Le blocus de la coalition « arabe » et le pilonnage délibéré des fermes et de l’industrie agricole yéménites constituent également un problème majeur dans ce pays, « plus de la moitié des 28 millions de Yéménites [étant] à court de nourriture [, avec] les enfants (…) en première ligne ». Selon l’UNICEF, 3 millions de personnes ont besoin d’une aide alimentaire immédiate, et 1,5 million d’enfants souffrent de malnutrition. Avec la reprise des opérations de la coalition « arabe » en août dernier, il est difficile d’être optimiste sur l’issue d’une guerre totale qui, contrairement au conflit syrien, attire nettement moins l’attention des citoyens et des médias français. Or, selon le spécialiste du Moyen-Orient Mathieu Guidère, « le Yémen est en train de devenir une nouvelle Syrie ». Dans un tel contexte, le quasi-silence du Quai d’Orsay et de l’Élysée sur la guerre au Yémen est compréhensible, la France étant discrètement impliquée dans le soutien de la coalition « arabe » aux côtés de nos alliés américains et britanniques, tout en aidant clandestinement des rebelles islamistes dans le conflit syrien en coordination avec les principaux services secrets occidentaux et proche-orientaux. Parallèlement, la reconquête de Mossoul par les forces locales et les puissances de l’OTAN a été lancée le 16 octobre, l’ONU craignant « une crise humanitaire sans précédent » et de lourdes pertes humaines au sein de la population. Ces risques ne dissuadent aucunement l’État français d’engager notre armée dans ces opérations en Irak, tout en dénonçant des bombardements à Alep-Est qui ont pourtant le même objectif qu’à Mossoul : libérer une grande métropole d’une force d’occupation islamiste.
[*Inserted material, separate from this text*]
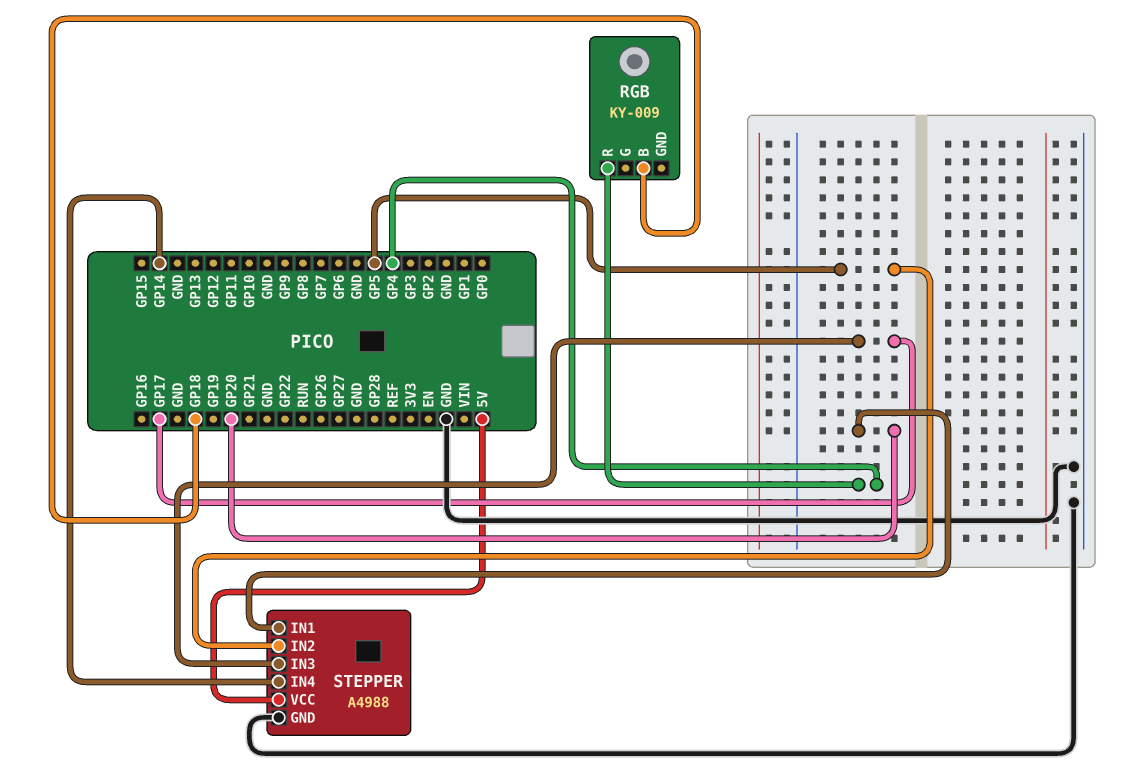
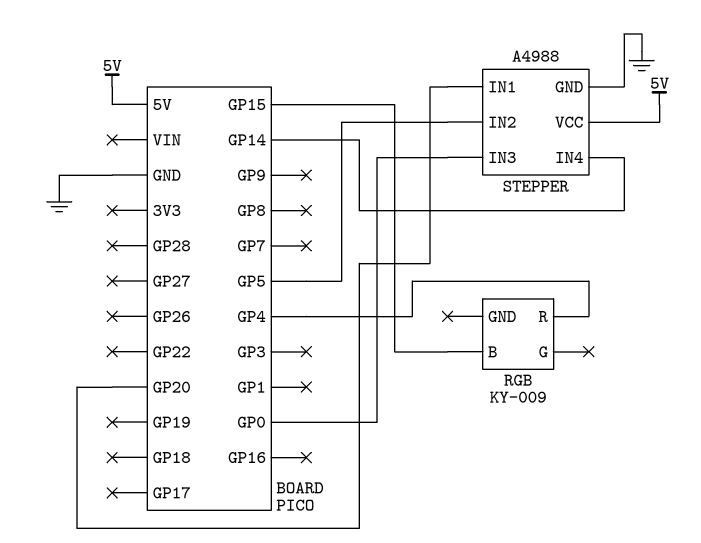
RGB pin B: GP18 -> GP15
STEPPER pin IN3: GP17 -> GP0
Face au risque d’escalade militaire globale, la lucidité diplomatique doit s’imposer

La France étant donc loin d’être irréprochable sur la scène internationale, il faudrait abandonner cette « émodiplomatie » qui n’est pas crédible, qui est souvent contraire à nos intérêts nationaux, qui accentue dangereusement les tensions Est-Ouest, et qui ne suffit plus à dissimuler l’engagement inavouable de l’État français dans des guerres par procuration au Yémen et en Syrie. Et si des « bavures » sont perpétrées par la coalition durant la bataille de Mossoul, nos partenaires russes – dont le Président a exhorté les forces occidentales à épargner les civils irakiens –, accuseront à leur tour la France et ses alliés de commettre des crimes de guerre, amplifiant les tensions et les risques d’escalade militaire entre grandes puissances au Proche-Orient, voire au-delà.

Par conséquent, les dirigeants français et européens ne doivent plus céder à la russophobie excessive qui s’est imposée à Washington, et ainsi faire preuve de lucidité diplomatique. Ils devraient donc s’opposer à toutes nouvelles sanctions contre la Russie, et tenter de trouver des solutions constructives avec nos partenaires du Kremlin – comme lors des négociations ayant abouti aux accords de Minsk II. Ne décourageant point les ambitions géopolitiques de Vladimir Poutine, les sanctions frappant l’économie russe depuis 2014 devraient être abandonnées, du moins par l’Union Européenne. Ce revirement diplomatique pourrait enclencher un processus de désescalade, qui semble impératif dans le contexte actuel. En effet, nous observons chaque jour des tensions exacerbées entre la Russie et l’Occident, à tel point que le Financial Times, le Spiegel ou le ministre allemand des Affaires étrangères nous mettent en garde contre un risque réel de guerre mondiale. Pour ne citer qu’une seule de ces sources, les propos du chef de la diplomatie germanique sont alarmants : « C’est une illusion de croire qu’il s’agit de l’ancienne guerre froide. Les temps actuels sont différents, plus dangereux. (…) Le danger d’une confrontation militaire est considérable. Ce danger n’a jamais été aussi important depuis des décennies, et la confiance entre l’Ouest et l’Est jamais aussi faible ». Lorsque l’on observe la situation géopolitique mondiale, ce constat se traduit dans les faits, et la Russie est en train de préparer activement sa population à cette sinistre éventualité. Est-ce donc le temps du moralisme, des hésitations et des menaces diplomatiques irréalistes ? On peut légitimement en douter.